David Weinberger spits into the "Internet is an echo chamber" wind (or echo chamber).


The Internet as a whole presents the broadest range of opinion, belief, feeling and creativity in the history of civilization. If you are not on the Net, you are limited to a diminishing selection of outlets expressing a diminishing range of views...

No, if you want to see a real echo chamber, open up your daily newspaper or turn on your TV. There you'll find a narrow, self-reinforcing set of views.

As I've said before, I agree with him. My diagnosis here is that people are confusing correlation with causation. That is, they are confusing the fact that the Dean campaign was an echo chamber (Dr. Weinberger may disagree with me on that one) and it also used the Internet with a causal relationship between the two.

I think that the Dean campaign was an echo chamber because of propensity of people with those political beliefs to tune out the fact that much of the country disagrees with them. They think, "everyone I know agrees with me. So, if we can get together and overcome the corporate/media/right-wing conspiracy, we will win."

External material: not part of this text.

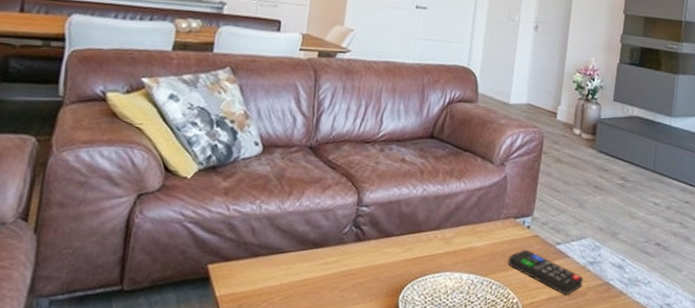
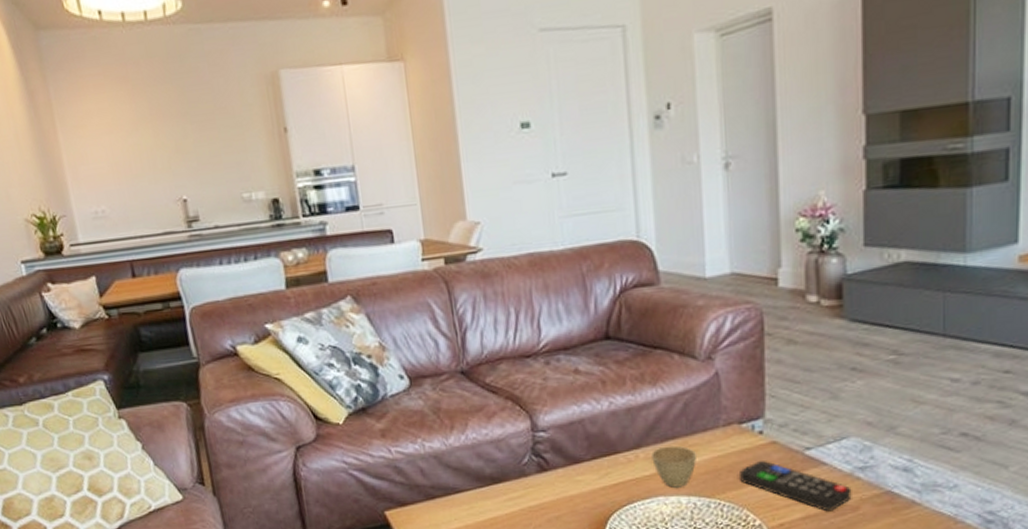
cup: none [446,230,480,266] -> present [651,445,696,488]

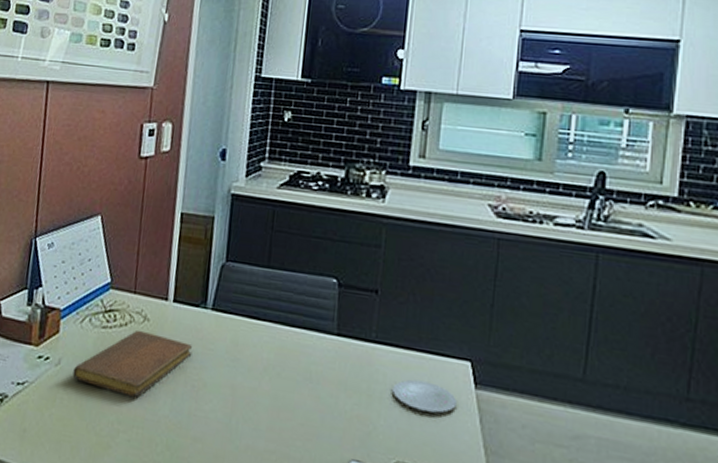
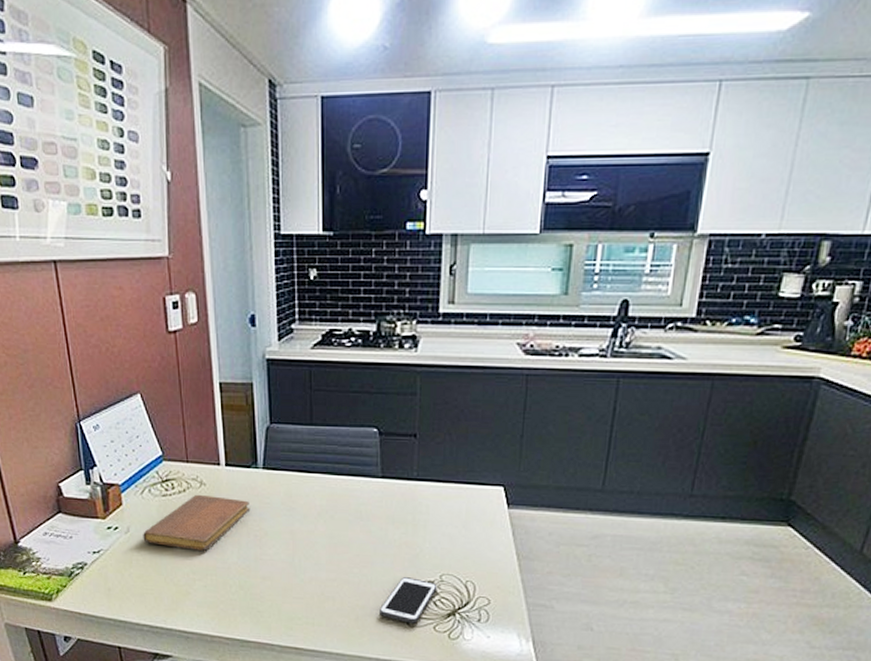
plate: present [393,379,457,413] -> none [435,507,492,532]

I also think that the Dean campaign made a start at using the Internet in politics, although I think everyone is at the early stage of the learning curve on that. But the Internet does not create an echo chamber. Walter Russell Mead raised the issue of the "neo-elite" being out of touch with the American masses without any reference to the Internet.

I think that the challenge for Internet politics in the long run is that there may be a mismatch between the Internet's decentralized spontaneous order and the mass-market industrial-era party politics that exists today. My reading of Doc Searls' essay, which I linked to here, is that it starts to tease out some of that mismatch. A conversation about that mismatch is what I think is called for at this point.